3.3 KiB
Open-TeleVision: Teleoperation with Immersive Active Visual Feedback
arXiv: 2407.01512 Authors: Xuxin Cheng, Jialong Li, Shiqi Yang, Ge Yang, Xiaolong Wang Fetched: 2026-02-13 Type: Research Paper (CoRL 2024)
Note: The user-provided arXiv ID (2409.07455) and title ("TWIST: Teleoperation with Immersive Active Visual Streaming") were incorrect. arXiv 2409.07455 corresponds to an unrelated astronomy paper ("Genesis-Metallicity"). The paper matching the described topic — immersive teleoperation with active visual feedback/streaming — is Open-TeleVision (arXiv 2407.01512). There is also a separate, later paper called "TWIST: Teleoperated Whole-Body Imitation System" (arXiv 2505.02833, 2025) which is a distinct work. This file archives Open-TeleVision as the best match for the user's intent.
Abstract
Teleoperation serves as a powerful method for collecting on-robot data essential for robot learning from demonstrations.
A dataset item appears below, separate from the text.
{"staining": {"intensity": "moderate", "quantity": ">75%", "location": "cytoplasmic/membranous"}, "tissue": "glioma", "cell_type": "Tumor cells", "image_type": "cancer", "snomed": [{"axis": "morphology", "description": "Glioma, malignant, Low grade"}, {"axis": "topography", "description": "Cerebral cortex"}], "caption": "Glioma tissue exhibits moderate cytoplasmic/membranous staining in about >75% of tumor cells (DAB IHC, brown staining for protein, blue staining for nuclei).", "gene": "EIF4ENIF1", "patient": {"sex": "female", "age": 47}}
The intuitiveness and ease of use of the teleoperation system are crucial for ensuring high-quality, diverse, and scalable data. To achieve this, we propose an immersive teleoperation system Open-TeleVision that allows operators to actively perceive the robot's surroundings in a stereoscopic manner. Additionally, the system mirrors the operator's arm and hand movements on the robot, creating an immersive experience as if the operator's mind is transmitted to a robot embodiment. We validate the effectiveness of our system by collecting data and training imitation learning policies on four long-horizon, precise tasks (Can Sorting, Can Insertion, Folding, and Unloading) for 2 different humanoid robots and deploy them in the real world. The system is open-sourced.
Key Contributions
- Immersive stereoscopic perception: Operators actively perceive the robot's surroundings through a stereoscopic display, with the robot's head camera mirroring the operator's head movements (2-3 DoF actuation)
- Intuitive kinesthetic mirroring: The system mirrors the operator's arm and hand movements directly onto the robot, creating an embodiment experience
- Long-horizon task validation: Validated on four complex, long-horizon manipulation tasks (Can Sorting, Can Insertion, Folding, Unloading) requiring precision
- Cross-platform deployment: Demonstrated on 2 different humanoid robots with real-world policy deployment
- Imitation learning pipeline: Collected teleoperation data used to train imitation learning policies that execute autonomously
- Open-source release: The complete system is publicly available for the research community
G1 Relevance
Open-TeleVision is directly relevant to the Unitree G1 as a teleoperation and data collection framework for humanoid robots. The system has been validated on humanoid platforms and provides an intuitive VR-based interface for collecting demonstration data — a critical capability for training G1 manipulation and loco-manipulation policies. The immersive visual feedback addresses a key challenge in remote teleoperation by giving operators natural depth perception. The open-source nature makes it directly usable with the G1. The Unitree XR-Teleoperate project (already in this knowledge base) draws on similar principles.